EXERCISE REQUIREMENTS
Continue the piece on Russian cyber interference in US elections from the point where it stops.

TEXT PROVIDED

╔══

If Russian President Vladimir Putin sees his country as locked in a struggle with the United States but is deterred from using high levels of force by the risk of nuclear war, then perhaps cyber is the “perfect weapon.” That is the title of an important new book by New York Times reporter David Sanger, who argues that beyond being “used to undermine more than banks, databases, and electrical grids,” cyberattacks “can be used to fray the civic threads that hold together democracy itself.”
Russia’s cyber interference in the 2016 American presidential election was innovative. Not only did Russian intelligence agencies hack into the email of the Democratic National Committee and dribble out the results through Wikileaks and other outlets to shape the American news agenda; they also used US-based social-media platforms to spread false news and galvanize opposing groups of Americans. Hacking is illegal, but using social media to sow confusion is not. The brilliance of the Russian innovation in information warfare was to combine existing technologies with a degree of deniability that remained just below the threshold of overt attack.
US intelligence agencies alerted President Barack Obama of the Russian tactics, and he warned Putin of adverse consequences when the two met in September 2016. But Obama was reluctant to call out Russia publicly or to take strong actions for fear that Russia would escalate by attacking election machinery or voting rolls and jeopardize the expected victory of Hillary Clinton. After the election, Obama went public and expelled Russian spies and closed some diplomatic facilities, but the weakness of the US response undercut any deterrent effect. And because President Donald Trump has treated the issue as a political challenge to the legitimacy of his victory, his administration also failed to take strong steps.
Countering this new weapon requires a strategy to organize a broad national response that includes all government agencies and emphasizes more effective deterrence. Punishment can be meted out within the cyber domain by tailored reprisals, and across domains by applying stronger economic and personal sanctions. We also need deterrence by denial – making the attacker’s work more costly than the value of the benefits to be reaped.

╚══

SOURCE INFORMATION
╔══

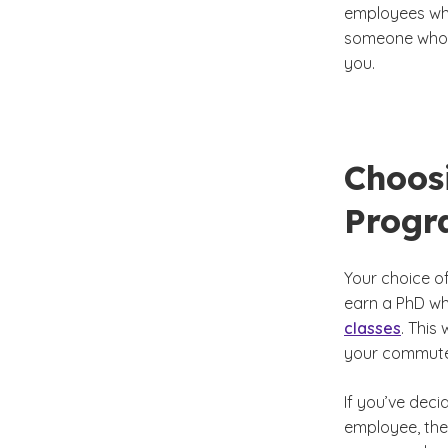
employees who
someone who h
you.
Choos
Prog
Your choice of
earn a PhD whi
classes
. This
your commute
If you’ve deci
employee, then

╚══

ANSWER FOR THIS EXERCISE
There are many ways to make the US a tougher and more resilient target. Steps include training state and local election officials; requiring a paper trail as a back-up to electronic voting machines; encouraging campaigns and parties to improve basic cyber hygiene such as encryption and two-factor authentication; working with companies to exclude social media bots; requiring identification of the sources of political advertisements (as now occurs on television); outlawing foreign political advertising; promoting independent fact-checking; and improving the public’s media literacy. Such measures helped to limit the success of Russian intervention in the 2017 French presidential election.
Diplomacy might also play a role. Even when the US and the Soviet Union were bitter ideological enemies during the Cold War, they were able to negotiate agreements. Given the authoritarian nature of the Russian political system, it could be meaningless to agree not to interfere in Russian elections. Nonetheless, it might be possible to establish rules that limit the intensity and frequency of information attacks. During the Cold War, the two sides did not kill each other’s spies, and the Incidents at Sea Agreement limited the level of harassment involved in close naval surveillance. Today, such agreements seem unlikely, but they are worth exploring in the future.
Above all, the US must demonstrate that cyber attacks and manipulation of social media will incur costs and thus not remain the perfect weapon for warfare below the level of armed conflict.